With comma as the new experiment for expression barriers, I'm not sure how I feel about:

      keep: <- keep unspaced,

That comma flies a little under the radar. Maybe not so bad with a space.

      keep: <- keep unspaced ,

Anyway that could be an alternate option.

hostilefork · October 3, 2021, 9:07am

I was looking at a line of code with COLLECT-TEXT and didn't really remember what it did, so I had to look it up.
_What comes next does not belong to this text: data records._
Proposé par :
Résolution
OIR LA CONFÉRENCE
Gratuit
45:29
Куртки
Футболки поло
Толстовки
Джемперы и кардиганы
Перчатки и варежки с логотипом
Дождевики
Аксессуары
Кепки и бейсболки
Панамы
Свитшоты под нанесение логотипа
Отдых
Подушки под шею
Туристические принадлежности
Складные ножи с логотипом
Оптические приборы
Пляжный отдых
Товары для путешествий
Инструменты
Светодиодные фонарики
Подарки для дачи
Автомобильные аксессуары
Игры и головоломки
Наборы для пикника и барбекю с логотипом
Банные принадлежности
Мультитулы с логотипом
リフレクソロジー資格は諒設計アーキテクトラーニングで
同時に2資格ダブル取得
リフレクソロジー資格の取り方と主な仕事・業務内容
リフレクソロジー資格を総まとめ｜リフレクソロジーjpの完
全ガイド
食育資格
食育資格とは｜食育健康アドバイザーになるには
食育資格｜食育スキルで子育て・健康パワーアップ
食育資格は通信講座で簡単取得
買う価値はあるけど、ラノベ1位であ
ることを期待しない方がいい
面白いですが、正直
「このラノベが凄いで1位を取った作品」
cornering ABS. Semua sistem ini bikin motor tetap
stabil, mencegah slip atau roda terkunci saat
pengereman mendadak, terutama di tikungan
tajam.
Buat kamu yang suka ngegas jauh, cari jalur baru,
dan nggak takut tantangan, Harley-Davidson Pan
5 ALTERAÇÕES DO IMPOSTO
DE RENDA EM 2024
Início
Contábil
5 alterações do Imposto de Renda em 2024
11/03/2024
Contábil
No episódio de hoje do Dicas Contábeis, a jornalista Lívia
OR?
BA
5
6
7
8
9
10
This supports my argument that really, we're better off letting people define these specializations on an as-needed basis. Also, that lets you give the keep operation the name you want:

collect [
    keep: (<- keep/line spaced)  ; if you don't think name reuse is confusing
    ...
]

collect [
    keepline: (<- keep/line spaced)  ; if you only want it a little briefer
    ...
]

collect [
    keepL: (<- keep/line spaced)  ; if you're this kind of person
    ...
]

Having these examples has certainly been good for testing, so I do want to thank these specializations for their service.

But I think it's good enough to just put COLLECT-TEXT and COLLECT-LINES in the test suite. Having them in the mezzanine is just "that much more stuff" that needs documentation and for people reading the (few) callsites to trip over. I think the case-by-case specializations are clearer.